- **Written task**
Show every line below that contains the word "Always", matching its capitalization exactly.

- **Information provided**
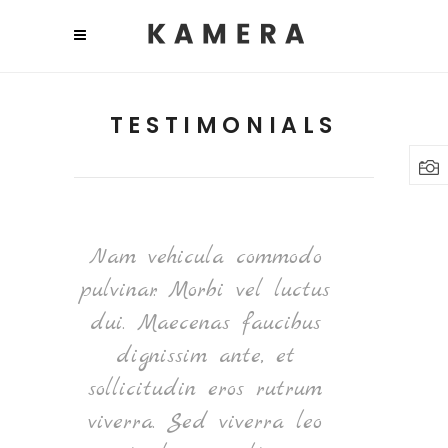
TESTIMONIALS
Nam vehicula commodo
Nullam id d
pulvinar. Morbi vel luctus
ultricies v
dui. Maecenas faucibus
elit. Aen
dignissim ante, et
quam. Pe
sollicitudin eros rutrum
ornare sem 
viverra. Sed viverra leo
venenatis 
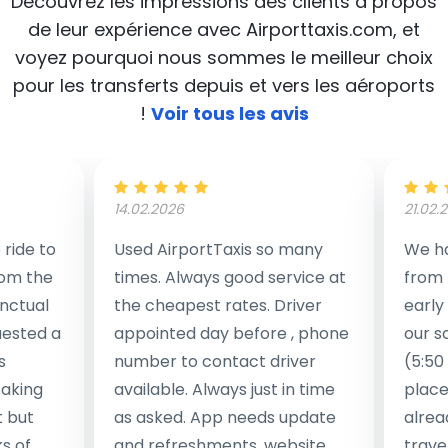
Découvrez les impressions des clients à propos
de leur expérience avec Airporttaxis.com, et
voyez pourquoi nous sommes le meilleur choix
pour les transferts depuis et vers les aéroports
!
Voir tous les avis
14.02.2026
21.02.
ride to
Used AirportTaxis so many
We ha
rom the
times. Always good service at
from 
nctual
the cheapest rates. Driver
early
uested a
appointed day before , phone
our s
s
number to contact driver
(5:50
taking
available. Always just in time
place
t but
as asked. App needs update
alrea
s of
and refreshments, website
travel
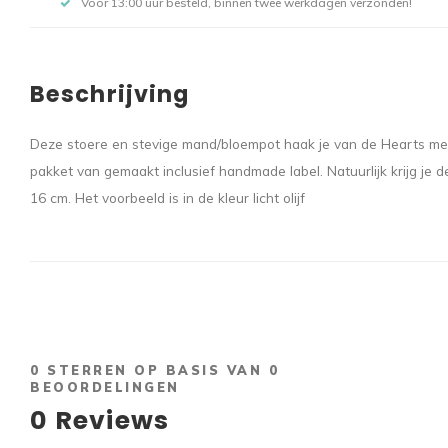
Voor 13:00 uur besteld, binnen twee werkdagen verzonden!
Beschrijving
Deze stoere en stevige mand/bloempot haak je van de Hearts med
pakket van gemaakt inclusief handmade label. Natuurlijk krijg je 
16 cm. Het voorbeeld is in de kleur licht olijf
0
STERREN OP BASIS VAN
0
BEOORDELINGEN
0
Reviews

...

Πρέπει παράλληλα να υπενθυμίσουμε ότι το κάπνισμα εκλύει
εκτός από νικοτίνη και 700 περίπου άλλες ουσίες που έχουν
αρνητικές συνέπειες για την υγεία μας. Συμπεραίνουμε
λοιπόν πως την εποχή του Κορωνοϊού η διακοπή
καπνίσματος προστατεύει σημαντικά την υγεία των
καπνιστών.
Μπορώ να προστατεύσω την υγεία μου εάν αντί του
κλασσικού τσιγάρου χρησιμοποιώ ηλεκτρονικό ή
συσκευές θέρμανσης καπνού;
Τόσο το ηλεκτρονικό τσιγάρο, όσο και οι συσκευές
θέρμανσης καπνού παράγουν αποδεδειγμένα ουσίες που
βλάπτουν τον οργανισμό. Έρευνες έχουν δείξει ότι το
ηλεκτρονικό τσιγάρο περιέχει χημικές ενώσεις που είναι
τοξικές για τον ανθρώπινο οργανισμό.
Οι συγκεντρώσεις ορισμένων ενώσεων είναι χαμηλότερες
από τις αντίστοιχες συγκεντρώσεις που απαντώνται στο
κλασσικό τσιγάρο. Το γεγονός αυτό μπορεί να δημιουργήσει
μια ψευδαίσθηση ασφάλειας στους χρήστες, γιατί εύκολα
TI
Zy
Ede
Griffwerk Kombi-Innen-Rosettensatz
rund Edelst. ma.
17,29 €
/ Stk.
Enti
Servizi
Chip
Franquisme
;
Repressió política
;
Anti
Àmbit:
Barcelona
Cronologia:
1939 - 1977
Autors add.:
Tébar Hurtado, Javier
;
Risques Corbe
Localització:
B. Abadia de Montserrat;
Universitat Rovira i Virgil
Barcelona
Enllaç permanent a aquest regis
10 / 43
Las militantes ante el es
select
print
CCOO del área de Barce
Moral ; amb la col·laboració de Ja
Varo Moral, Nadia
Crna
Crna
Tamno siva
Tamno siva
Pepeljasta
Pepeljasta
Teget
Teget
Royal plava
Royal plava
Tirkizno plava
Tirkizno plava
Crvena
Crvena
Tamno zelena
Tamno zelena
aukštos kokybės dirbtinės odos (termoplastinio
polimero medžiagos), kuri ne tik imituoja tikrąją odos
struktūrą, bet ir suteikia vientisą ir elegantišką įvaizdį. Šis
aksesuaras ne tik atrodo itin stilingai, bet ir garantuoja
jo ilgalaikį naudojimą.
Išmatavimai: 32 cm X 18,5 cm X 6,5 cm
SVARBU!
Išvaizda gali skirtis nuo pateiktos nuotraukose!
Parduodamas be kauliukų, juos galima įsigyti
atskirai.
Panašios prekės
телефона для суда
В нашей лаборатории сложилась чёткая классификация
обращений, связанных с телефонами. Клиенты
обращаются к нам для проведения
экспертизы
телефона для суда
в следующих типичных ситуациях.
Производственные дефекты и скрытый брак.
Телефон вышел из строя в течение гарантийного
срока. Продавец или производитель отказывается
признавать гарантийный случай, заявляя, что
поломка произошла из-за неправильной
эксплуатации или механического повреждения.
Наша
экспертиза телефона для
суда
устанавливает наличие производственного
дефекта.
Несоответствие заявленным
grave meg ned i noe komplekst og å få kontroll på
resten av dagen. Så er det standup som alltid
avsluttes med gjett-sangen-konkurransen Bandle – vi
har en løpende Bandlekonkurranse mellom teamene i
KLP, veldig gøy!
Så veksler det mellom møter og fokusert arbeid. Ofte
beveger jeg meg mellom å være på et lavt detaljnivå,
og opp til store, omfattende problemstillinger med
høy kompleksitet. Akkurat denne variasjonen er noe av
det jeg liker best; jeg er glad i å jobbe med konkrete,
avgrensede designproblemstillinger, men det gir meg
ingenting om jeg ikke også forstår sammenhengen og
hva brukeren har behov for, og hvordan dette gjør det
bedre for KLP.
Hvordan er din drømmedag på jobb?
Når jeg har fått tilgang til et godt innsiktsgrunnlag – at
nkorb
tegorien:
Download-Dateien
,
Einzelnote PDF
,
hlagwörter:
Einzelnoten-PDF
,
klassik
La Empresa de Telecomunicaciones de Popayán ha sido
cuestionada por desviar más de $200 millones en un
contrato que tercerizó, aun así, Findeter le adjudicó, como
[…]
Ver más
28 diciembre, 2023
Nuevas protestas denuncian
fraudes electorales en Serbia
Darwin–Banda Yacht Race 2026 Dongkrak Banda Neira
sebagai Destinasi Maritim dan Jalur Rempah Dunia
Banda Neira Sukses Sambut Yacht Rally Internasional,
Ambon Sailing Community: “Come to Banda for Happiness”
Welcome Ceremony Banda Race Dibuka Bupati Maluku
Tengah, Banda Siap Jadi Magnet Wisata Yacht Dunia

- **Result**
times. Always good service at
available. Always just in time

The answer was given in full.